■ WHAT IS EXPECTED ■
Return the rows below verbatim, starting at the very first line and ending at the line that contains "11: (47, 158)", with both of those lines included.

■ DATASET CONTENT ■
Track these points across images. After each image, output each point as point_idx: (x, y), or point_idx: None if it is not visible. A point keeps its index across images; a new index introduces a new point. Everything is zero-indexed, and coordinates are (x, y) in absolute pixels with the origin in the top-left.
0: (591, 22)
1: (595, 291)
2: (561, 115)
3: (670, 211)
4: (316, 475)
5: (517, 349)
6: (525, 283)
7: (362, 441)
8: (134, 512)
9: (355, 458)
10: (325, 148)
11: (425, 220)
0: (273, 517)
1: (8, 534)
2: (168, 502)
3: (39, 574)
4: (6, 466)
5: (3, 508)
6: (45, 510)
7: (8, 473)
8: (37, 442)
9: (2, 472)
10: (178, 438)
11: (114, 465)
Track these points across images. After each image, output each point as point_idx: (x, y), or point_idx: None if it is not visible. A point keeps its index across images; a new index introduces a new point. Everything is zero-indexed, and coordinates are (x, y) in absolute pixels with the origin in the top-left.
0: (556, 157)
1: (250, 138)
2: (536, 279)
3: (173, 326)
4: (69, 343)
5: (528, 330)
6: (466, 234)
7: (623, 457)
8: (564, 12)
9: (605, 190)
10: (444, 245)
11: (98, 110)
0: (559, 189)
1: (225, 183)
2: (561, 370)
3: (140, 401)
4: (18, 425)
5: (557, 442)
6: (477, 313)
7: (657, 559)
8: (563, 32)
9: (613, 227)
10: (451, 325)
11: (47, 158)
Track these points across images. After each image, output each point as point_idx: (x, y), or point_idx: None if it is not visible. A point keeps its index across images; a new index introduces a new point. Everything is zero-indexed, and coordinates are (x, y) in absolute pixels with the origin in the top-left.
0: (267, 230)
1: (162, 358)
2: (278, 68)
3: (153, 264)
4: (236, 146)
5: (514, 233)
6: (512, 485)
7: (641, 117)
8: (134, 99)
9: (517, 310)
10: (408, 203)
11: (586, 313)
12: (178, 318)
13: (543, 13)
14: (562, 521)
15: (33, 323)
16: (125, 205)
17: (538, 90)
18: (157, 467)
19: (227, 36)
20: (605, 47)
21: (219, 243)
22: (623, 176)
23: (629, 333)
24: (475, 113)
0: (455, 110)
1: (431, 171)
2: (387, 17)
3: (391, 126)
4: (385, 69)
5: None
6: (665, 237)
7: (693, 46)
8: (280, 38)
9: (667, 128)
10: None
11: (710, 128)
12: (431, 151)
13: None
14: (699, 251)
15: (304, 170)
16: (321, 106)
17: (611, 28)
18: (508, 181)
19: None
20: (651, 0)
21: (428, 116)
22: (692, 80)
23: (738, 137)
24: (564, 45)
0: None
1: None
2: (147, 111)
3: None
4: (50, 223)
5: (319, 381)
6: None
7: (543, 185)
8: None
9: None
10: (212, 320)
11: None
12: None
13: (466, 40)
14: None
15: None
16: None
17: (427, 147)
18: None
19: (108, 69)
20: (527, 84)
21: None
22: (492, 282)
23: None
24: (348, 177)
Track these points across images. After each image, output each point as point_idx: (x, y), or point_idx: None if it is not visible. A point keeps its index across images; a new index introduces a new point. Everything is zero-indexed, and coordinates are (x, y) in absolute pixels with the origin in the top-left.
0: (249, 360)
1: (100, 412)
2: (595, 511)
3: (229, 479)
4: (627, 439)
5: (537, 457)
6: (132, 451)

■ SOLUTION TO THE PROBLEM ■
Track these points across images. After each image, output each point as point_idx: (x, y), or point_idx: None if it is not visible. A point keeps its index across images; a new index introduces a new point. Everything is zero-indexed, and coordinates are (x, y) in absolute pixels with the origin in the top-left.
0: (591, 22)
1: (595, 291)
2: (561, 115)
3: (670, 211)
4: (316, 475)
5: (517, 349)
6: (525, 283)
7: (362, 441)
8: (134, 512)
9: (355, 458)
10: (325, 148)
11: (425, 220)
0: (273, 517)
1: (8, 534)
2: (168, 502)
3: (39, 574)
4: (6, 466)
5: (3, 508)
6: (45, 510)
7: (8, 473)
8: (37, 442)
9: (2, 472)
10: (178, 438)
11: (114, 465)
Track these points across images. After each image, output each point as point_idx: (x, y), or point_idx: None if it is not visible. A point keeps its index across images; a new index introduces a new point. Everything is zero-indexed, and coordinates are (x, y) in absolute pixels with the origin in the top-left.
0: (556, 157)
1: (250, 138)
2: (536, 279)
3: (173, 326)
4: (69, 343)
5: (528, 330)
6: (466, 234)
7: (623, 457)
8: (564, 12)
9: (605, 190)
10: (444, 245)
11: (98, 110)
0: (559, 189)
1: (225, 183)
2: (561, 370)
3: (140, 401)
4: (18, 425)
5: (557, 442)
6: (477, 313)
7: (657, 559)
8: (563, 32)
9: (613, 227)
10: (451, 325)
11: (47, 158)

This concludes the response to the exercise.